(Instructions to follow)
Keep the wording of every entry intact in your copy, and omit the pictures.

[Start of Attachment]

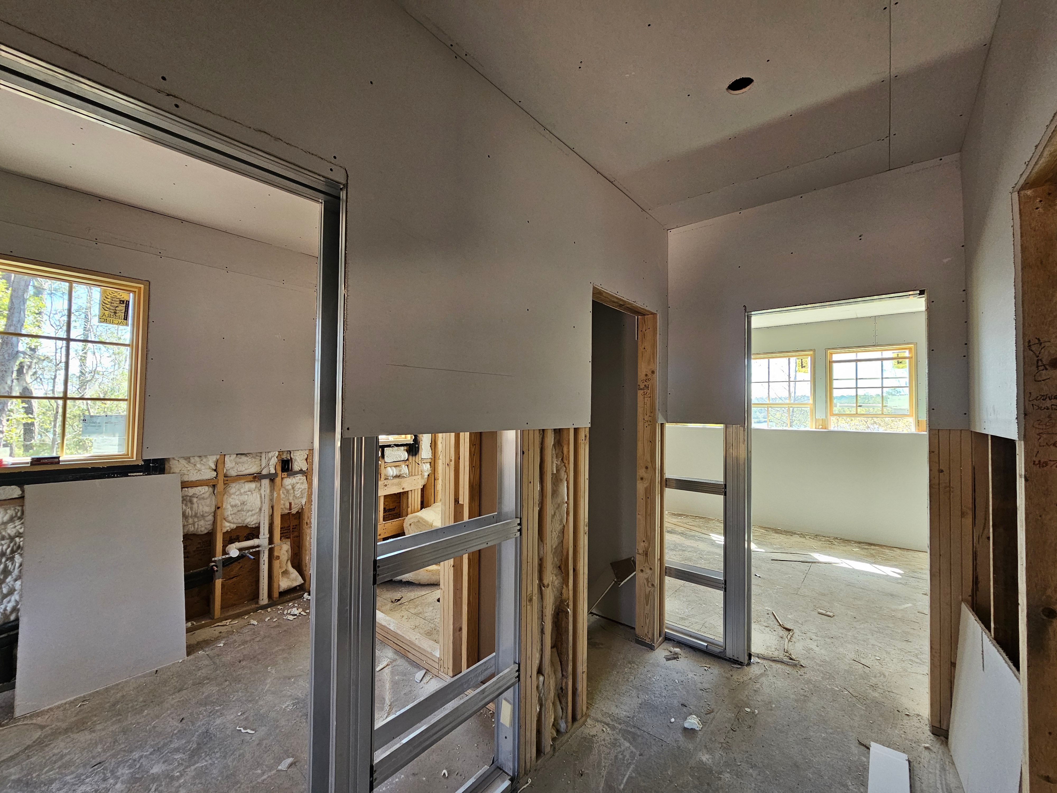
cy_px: 396
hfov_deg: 106.2
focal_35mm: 13
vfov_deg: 89.9
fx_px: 397
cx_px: 528
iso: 160
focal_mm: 2.2
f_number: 2.2
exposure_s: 1/77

[End of Attachment]

(Your response)
cy_px: 396
hfov_deg: 106.2
focal_35mm: 13
vfov_deg: 89.9
fx_px: 397
cx_px: 528
iso: 160
focal_mm: 2.2
f_number: 2.2
exposure_s: 1/77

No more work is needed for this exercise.